Start of Provided passage

Saturday, March 29, 2008

Yeah, But Have You Ever Had a Boxer's Fracture?

As noted Friday, I've officially been a parent for one year, and what I'm finding is that sometimes parents must go to great lengths to take a lesson in good behavior to a level where a young child can understand it. Where a child can say, "Wow, Dad! Now I get it. I'll never do that again."

As a one year old, Mr. O, on occasion, will let his anger get the best of him. He'll let out a yell at the cupboard door that won't open, throw himself down and bang his still-developing skull on the floor. I've told him many times that this is not a good idea and that people just don't deal with frustration in this way. I've even tried to reason with him, pointing out that the cause of the pain in the back of his head is due to his banging of said head on the tile floor.

Three weeks back, I was struggling to find a way to get through to him, so I decided to take that lesson in good behavior to the next level. For the good of my son and in no relation to the abysmal play of the Indiana basketball team in their season-closing loss to Penn State, I punched the arm of the couch. Hard. For effect.

Not being a doctor, I didn't know immediately how to diagnose the swelling, bruising, tingling and severe pain in my right hand. It wasn't until yesterday - yes, yesterday - when I spoke to an actual doctor, that I got the verdict. A Boxer's Fracture.

Now, until that diagnosis, my trip to the doc had been a tad embarrassing. Nurses laughed at me as the reason for my visit spread through the office.

My main nurse said, "I bet your wife thinks this is pretty funny." I replied, "Could that be because you can hear her laughing from 20 miles away?"

End of Provided passage

### Actions to take
(a) Answer these questions about the blog post on the boxer's fracture:
(i) How long has the writer officially been a parent?
(ii) What did the writer punch?
(iii) Which team beat Indiana in its season-closing loss?
(b) Rewrite the part of the boxer's fracture blog post that opens with the words containing "Three weeks back, I" and closes with "A Boxer's Fracture.", changing "couch" to "coffee table".
(c) Extend the blog post about the boxer's fracture, picking up after its final line.

Start of Input data

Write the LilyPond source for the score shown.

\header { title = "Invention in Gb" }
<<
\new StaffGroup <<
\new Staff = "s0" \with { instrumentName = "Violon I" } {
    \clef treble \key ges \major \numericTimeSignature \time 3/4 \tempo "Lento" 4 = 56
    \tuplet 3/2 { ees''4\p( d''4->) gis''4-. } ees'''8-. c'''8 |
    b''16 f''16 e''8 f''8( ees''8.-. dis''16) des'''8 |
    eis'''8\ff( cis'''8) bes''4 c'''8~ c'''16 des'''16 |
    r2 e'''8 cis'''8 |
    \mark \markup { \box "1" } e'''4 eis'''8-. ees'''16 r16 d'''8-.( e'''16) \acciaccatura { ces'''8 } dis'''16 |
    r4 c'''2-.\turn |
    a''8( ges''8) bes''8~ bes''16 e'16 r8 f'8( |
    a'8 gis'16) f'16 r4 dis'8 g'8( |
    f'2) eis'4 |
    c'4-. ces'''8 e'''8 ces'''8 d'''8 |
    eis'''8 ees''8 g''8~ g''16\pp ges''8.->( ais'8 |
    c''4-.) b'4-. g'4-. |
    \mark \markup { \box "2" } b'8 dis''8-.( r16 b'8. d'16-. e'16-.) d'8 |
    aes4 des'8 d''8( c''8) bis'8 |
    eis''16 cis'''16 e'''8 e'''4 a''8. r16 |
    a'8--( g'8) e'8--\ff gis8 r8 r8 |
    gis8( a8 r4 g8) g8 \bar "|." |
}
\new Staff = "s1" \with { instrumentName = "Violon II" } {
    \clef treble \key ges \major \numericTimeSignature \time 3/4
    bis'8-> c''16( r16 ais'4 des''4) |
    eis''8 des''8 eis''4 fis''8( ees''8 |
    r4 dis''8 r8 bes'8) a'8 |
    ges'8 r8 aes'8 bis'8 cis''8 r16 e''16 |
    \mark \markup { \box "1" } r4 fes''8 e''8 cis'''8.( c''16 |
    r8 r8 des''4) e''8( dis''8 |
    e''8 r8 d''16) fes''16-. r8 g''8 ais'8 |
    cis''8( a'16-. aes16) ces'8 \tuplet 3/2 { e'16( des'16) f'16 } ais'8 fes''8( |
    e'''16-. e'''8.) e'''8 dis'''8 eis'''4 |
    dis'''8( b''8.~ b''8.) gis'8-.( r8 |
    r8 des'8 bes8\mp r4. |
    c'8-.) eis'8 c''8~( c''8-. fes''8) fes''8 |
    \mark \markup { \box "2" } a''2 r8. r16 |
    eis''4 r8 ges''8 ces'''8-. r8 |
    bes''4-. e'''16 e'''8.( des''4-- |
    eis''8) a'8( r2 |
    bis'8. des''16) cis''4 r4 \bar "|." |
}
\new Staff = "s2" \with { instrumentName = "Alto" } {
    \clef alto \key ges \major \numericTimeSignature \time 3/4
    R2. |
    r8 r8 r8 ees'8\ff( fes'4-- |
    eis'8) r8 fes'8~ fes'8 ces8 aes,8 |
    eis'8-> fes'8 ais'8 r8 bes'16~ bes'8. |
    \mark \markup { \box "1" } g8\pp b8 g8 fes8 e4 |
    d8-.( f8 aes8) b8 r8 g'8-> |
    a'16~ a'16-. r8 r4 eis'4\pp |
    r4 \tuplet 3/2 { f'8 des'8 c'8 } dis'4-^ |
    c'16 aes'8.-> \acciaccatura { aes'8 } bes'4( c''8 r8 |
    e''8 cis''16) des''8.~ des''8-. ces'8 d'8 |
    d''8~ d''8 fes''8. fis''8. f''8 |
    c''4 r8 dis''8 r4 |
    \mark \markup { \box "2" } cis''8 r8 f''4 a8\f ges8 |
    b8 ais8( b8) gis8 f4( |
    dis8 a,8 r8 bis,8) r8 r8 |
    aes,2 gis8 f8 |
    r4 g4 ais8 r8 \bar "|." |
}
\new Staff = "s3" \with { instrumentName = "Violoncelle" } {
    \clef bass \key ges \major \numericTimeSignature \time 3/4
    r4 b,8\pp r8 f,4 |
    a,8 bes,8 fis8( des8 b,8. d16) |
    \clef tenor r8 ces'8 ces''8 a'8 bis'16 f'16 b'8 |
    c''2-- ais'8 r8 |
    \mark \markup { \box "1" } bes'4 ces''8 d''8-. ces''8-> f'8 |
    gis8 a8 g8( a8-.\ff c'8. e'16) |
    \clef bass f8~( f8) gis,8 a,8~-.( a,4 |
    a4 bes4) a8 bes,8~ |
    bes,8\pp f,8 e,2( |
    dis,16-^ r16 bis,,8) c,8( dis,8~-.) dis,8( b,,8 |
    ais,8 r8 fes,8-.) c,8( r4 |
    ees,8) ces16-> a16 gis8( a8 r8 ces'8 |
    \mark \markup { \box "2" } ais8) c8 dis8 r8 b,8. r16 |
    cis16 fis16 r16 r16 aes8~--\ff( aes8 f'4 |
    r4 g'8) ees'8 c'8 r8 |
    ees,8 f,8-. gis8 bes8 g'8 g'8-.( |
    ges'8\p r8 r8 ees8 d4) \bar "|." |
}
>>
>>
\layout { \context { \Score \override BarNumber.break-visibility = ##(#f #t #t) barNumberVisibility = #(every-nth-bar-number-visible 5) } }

End of Input data

### Answers to the exercise
(a)
(i) One year.
(ii) The arm of the couch.
(iii) Penn State.

(b)
Three weeks back, I was struggling to find a way to get through to him, so I decided to take that lesson in good behavior to the next level. For the good of my son and in no relation to the abysmal play of the Indiana basketball team in their season-closing loss to Penn State, I punched the arm of the coffee table. Hard. For effect.

Not being a doctor, I didn't know immediately how to diagnose the swelling, bruising, tingling and severe pain in my right hand. It wasn't until yesterday - yes, yesterday - when I spoke to an actual doctor, that I got the verdict. A Boxer's Fracture.

(c)
And, the doctor actually wrote "March Madness" in my file in the space left for "Reason for Injury."

About the only things that made it all worthwhile were the two words, Boxer's Fracture. I wanted to say to the doc, "Cut me, Mick. Cut me."

An object lesson in anger management that comes with a cool name, too. A twofer.

Plus, as Mr. O grows up, I'll have an 8 1/2 x 11 x-ray to use in showing him exactly what can happen when he loses his temper. I'll pull out that film and point to the hairline crack in my hand and say:

"Mr. O. A wise, wise man once wrote: In the clearing stands a boxer, and a fighter by his trade and he carries the reminders of ev'ry glove that laid him down and cut him till he cried out in his anger and his shame, 'I am leaving, I am leaving.' But the fighter still remains... Lie-la-lie."

Remember those words, son.
UPDATE: Not on the condition of my hand, but on the outpouring of concern from my family.

Mom delivered these to me today...about 30 years too late.

In case you can't tell from the picture, these are Styrofoam Incredible Hulk fists that "roarrrrrr" when you hit things.

They are larger than Mr. O's head, so I'll wait till later to pass these on to the next generation.